:: INPUT

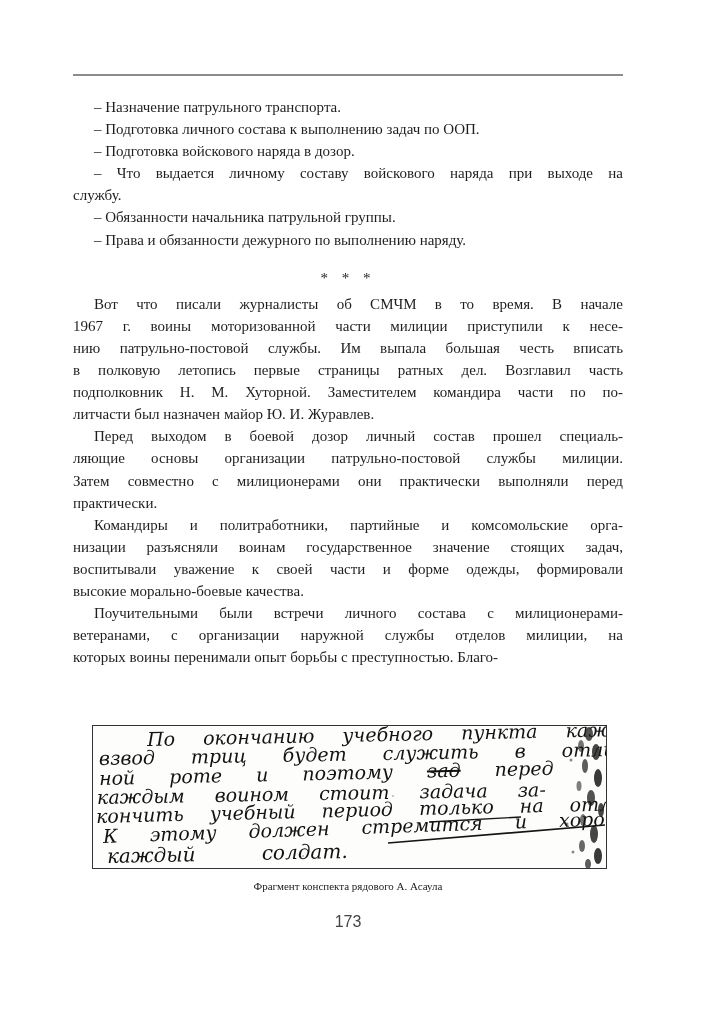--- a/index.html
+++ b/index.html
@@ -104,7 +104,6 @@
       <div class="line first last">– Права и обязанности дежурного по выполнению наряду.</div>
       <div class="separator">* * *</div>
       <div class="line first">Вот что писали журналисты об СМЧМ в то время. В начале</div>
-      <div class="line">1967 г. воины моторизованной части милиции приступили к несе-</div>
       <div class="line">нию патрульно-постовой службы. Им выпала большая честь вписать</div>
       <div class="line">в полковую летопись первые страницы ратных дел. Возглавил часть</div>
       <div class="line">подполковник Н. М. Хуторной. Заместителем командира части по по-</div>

::::

● WORK TASK: Both end lines included, restate word for word the lines above from the line with "по выполнению наряду.</div>" to the line with "время. В начале</div>", and nothing else.

● YOUR RESPONSE:
       <div class="line first last">– Права и обязанности дежурного по выполнению наряду.</div>
       <div class="separator">* * *</div>
       <div class="line first">Вот что писали журналисты об СМЧМ в то время. В начале</div>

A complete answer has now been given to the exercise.